For the version circa 2015, see the branch archive-2015. For an upcoming version with further improvements, see the branch 2026.
As of December 2019, the code is available in Sage: try
sage: R.<x> = ZZ[]
sage: R.weil_polynomials?
to learn more. I plan to maintain this repository with bugfixes and improvements to the underlying C code, as well as auxiliary code that is not intended for inclusion in Sage. That includes scripts from the aforementioned papers as well as code for abelian varieties in the L-Functions and Modular Forms Database (https://www.lmfdb.org).
The source files for the main package are:
- weil_polynomials.pyx: Cython source file for Sage, providing the class WeilPolynomials to iterate over Weil polynomials
- power_sums.c: C code (using FLINT) to enumerate the tree based on Rolle's theorem, Sturm's theorem, power sum bounds, etc.
- power_sums.h: associated header file
To use the Cython file, from a Sage prompt type
sage: load("weil_polynomials.pyx")
and everything should compile automatically.

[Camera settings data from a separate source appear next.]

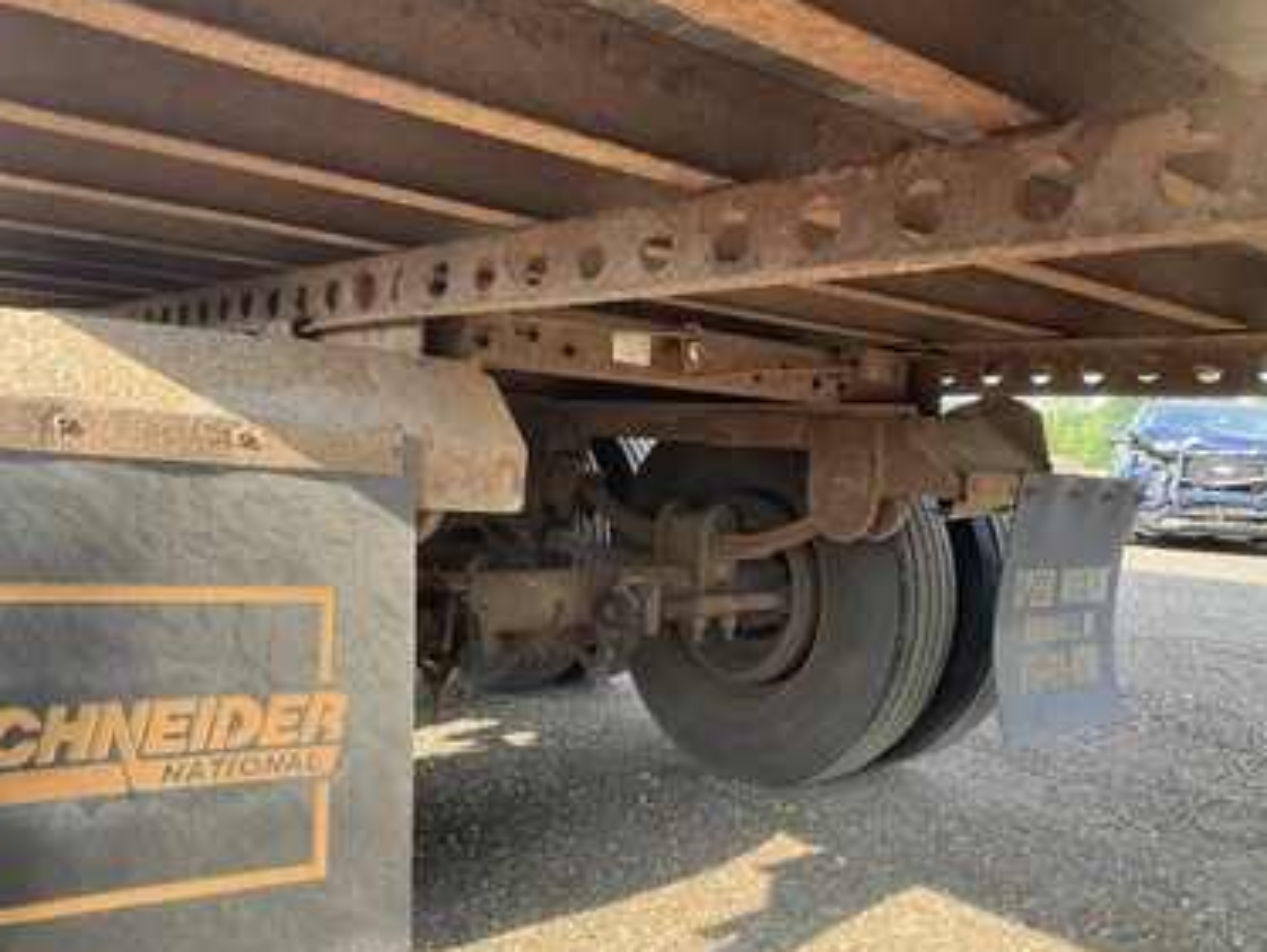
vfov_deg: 45.5
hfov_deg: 58.3
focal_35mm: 31
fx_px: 1135
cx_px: 623
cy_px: 498
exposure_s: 1/151
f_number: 1.8
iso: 32
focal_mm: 3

If the OpenMP library is available systemwide, you can also do some computations in parallel. To enable this, you will need to uncomment a couple of lines in weil_polynomials.pyx, and possibly change the value of the environment variable OMP_NUM_THREADS (thanks to Edgar Costa for this tip).

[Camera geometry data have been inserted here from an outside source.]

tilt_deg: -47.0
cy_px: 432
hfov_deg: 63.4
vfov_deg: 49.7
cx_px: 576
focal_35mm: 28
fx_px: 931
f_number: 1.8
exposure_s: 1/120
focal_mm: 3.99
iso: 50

There are also some test scripts. See the README files in the following directories:
- test-scripts: Miscellaneous tests
- av-scripts: Build tables associated to abelian varieties
- k3-scripts: Build tables associated to K3 surfaces
- k3-quartic-f2: Scripts and data associated to smooth quartic surfaces over F2
This code is made available under the Lesser GNU Public License (LGPL), version 3.0 or any later version.
POSSIBLE TODO LIST:
- Improve scheduling of parallel computation in the current Cython model.
- Add a Julia wrapper for use in Nemo.
- Use real root isolation instead of (or in addition to) Sturm's theorem.

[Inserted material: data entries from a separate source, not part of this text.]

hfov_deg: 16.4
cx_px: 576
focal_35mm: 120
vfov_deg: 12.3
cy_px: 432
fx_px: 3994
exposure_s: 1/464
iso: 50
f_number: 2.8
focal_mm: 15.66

- Use the mts library for budgeted reverse search: http://cgm.cs.mcgill.ca/~avis/doc/tutorial.html
- Compute subresultant sequences using a half-GCD algorithm.
- Compute Hankel determinants using a multimodular algorithm, using continued fractions to handle the mod-p case.
- Compute Hankel determinants even when they are valued in QQ(sqrt(q)) rather than QQ.